__Requirements__
Copy out the records word for word, starting at the very beginning and ending with the line that contains "[1789, 888, 1814, 894] BusinessName: comcast", including both of those lines.

__Input rows__

>>>

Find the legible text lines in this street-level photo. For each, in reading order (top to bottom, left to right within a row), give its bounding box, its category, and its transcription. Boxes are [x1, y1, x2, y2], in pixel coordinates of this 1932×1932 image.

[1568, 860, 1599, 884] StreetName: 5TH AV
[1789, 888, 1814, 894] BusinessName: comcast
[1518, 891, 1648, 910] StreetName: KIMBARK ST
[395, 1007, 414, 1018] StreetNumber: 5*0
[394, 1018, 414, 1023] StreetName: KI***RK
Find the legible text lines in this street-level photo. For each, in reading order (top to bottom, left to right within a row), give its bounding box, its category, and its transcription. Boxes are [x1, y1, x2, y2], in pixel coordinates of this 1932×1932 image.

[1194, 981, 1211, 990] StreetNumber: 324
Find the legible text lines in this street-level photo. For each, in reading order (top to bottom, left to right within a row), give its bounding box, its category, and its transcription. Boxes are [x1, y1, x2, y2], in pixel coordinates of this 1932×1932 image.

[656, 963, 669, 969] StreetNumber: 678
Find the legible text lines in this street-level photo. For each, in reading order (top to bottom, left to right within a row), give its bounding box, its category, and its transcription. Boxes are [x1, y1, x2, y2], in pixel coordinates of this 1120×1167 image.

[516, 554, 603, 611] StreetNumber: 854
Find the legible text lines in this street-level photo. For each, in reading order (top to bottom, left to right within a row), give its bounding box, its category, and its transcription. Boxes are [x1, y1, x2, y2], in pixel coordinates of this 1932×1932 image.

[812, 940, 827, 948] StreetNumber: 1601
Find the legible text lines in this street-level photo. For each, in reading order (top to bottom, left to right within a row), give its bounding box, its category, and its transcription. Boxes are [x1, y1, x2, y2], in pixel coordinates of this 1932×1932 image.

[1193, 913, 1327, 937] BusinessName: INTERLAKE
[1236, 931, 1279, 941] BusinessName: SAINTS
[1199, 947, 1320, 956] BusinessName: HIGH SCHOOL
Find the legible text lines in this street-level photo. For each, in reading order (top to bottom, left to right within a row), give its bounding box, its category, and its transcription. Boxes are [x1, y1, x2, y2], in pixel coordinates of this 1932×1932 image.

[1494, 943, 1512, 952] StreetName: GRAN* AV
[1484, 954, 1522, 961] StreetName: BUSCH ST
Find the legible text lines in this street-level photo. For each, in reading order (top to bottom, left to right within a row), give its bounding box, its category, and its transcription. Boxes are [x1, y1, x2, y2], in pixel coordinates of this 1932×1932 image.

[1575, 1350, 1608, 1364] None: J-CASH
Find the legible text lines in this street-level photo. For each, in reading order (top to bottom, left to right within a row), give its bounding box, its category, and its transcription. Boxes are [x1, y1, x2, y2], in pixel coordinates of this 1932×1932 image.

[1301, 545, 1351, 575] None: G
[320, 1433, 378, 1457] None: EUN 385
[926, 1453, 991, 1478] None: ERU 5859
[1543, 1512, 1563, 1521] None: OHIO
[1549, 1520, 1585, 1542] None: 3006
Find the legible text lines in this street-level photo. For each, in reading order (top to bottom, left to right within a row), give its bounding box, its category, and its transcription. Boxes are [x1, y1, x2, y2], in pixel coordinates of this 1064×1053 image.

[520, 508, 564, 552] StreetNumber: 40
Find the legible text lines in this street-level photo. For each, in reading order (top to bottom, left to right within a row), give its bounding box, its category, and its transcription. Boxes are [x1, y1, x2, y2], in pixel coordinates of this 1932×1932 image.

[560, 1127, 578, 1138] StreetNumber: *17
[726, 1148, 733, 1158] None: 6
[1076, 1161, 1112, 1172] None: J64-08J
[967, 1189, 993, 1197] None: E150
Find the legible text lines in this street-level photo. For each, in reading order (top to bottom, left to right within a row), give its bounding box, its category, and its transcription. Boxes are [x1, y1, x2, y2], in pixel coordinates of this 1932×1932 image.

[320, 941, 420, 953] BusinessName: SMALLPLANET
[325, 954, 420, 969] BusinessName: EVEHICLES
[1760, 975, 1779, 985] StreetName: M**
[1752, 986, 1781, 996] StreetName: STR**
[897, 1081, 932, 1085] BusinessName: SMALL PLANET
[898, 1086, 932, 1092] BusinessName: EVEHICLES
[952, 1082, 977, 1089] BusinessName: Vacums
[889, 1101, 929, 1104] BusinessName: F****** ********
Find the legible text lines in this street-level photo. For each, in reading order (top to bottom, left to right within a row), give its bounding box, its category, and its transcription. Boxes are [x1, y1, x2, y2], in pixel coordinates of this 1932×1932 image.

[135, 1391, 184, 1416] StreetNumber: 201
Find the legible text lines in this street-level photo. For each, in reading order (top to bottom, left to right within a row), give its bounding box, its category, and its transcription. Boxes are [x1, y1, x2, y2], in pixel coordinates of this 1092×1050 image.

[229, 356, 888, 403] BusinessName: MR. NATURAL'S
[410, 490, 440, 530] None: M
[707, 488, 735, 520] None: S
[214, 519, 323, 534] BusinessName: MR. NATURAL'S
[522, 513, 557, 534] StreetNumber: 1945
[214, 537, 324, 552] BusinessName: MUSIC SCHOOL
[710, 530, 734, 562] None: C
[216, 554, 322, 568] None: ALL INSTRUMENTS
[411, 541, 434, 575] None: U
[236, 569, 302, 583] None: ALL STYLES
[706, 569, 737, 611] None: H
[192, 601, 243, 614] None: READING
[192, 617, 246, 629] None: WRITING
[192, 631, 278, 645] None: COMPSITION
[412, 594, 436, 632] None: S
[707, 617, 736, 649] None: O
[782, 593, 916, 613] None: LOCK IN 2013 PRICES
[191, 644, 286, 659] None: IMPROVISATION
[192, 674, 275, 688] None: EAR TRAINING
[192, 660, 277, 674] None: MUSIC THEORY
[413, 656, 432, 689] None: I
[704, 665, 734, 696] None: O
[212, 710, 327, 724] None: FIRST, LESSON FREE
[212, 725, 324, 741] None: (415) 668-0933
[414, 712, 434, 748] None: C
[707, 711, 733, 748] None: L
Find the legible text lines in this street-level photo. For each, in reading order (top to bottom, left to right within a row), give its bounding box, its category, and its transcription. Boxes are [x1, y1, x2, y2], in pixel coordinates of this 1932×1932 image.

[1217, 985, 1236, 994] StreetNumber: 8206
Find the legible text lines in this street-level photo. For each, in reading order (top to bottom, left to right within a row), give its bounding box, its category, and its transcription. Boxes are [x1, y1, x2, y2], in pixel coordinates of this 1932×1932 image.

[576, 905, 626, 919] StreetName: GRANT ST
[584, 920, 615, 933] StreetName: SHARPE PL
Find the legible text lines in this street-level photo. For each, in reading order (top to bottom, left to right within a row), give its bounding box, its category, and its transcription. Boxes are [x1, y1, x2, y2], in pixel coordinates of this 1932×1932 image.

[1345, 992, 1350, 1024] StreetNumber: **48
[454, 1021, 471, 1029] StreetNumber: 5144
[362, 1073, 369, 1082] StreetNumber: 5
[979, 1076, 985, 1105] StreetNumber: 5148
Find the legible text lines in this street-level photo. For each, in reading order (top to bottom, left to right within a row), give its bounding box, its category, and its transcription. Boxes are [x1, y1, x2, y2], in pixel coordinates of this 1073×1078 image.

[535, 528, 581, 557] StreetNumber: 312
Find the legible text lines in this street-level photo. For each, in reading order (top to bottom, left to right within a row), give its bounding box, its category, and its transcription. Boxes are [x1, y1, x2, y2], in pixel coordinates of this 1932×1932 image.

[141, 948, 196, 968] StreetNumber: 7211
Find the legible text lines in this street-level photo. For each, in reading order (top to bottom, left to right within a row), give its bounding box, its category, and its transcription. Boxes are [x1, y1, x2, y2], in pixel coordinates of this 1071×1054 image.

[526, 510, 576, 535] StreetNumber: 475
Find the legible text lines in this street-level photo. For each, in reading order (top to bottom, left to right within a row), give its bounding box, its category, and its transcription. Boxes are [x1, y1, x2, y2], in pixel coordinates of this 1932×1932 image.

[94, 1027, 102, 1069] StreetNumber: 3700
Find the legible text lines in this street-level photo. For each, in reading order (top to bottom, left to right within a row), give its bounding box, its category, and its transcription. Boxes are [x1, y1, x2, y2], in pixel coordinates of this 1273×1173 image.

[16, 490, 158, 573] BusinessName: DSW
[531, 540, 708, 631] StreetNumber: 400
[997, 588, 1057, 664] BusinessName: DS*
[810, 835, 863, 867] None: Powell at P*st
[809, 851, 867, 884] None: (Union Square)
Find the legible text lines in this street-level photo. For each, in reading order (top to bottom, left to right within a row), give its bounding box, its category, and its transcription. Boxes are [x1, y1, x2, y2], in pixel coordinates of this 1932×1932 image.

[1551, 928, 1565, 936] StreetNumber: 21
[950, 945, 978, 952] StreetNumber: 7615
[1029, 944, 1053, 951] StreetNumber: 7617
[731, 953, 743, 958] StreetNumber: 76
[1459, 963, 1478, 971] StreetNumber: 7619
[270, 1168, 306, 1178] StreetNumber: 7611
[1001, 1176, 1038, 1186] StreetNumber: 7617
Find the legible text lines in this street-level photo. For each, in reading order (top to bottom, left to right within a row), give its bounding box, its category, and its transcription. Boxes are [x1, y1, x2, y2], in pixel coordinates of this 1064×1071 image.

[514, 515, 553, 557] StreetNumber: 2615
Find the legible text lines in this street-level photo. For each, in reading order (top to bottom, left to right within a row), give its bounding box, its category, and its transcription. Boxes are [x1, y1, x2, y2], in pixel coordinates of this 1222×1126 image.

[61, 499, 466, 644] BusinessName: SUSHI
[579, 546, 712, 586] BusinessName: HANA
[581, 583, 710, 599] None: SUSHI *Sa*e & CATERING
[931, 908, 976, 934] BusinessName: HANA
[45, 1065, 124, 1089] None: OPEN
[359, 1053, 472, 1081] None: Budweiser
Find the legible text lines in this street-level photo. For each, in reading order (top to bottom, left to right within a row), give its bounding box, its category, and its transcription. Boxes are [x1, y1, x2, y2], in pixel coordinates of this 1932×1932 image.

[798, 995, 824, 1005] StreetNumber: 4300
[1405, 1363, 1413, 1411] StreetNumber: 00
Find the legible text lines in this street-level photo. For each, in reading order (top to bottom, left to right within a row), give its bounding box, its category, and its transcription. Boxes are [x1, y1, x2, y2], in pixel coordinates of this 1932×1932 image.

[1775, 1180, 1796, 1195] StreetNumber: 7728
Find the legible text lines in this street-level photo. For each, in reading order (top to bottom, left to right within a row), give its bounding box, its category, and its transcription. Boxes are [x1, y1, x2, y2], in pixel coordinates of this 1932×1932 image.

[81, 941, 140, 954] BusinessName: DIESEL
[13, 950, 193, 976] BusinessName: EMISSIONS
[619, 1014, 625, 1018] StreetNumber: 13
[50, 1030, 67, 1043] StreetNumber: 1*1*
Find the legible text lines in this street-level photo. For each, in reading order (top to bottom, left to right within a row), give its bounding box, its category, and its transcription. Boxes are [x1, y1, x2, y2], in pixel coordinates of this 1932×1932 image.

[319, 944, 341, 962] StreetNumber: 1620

<<<

__Complete output__
Find the legible text lines in this street-level photo. For each, in reading order (top to bottom, left to right within a row), give its bounding box, its category, and its transcription. Boxes are [x1, y1, x2, y2], in pixel coordinates of this 1932×1932 image.

[1568, 860, 1599, 884] StreetName: 5TH AV
[1789, 888, 1814, 894] BusinessName: comcast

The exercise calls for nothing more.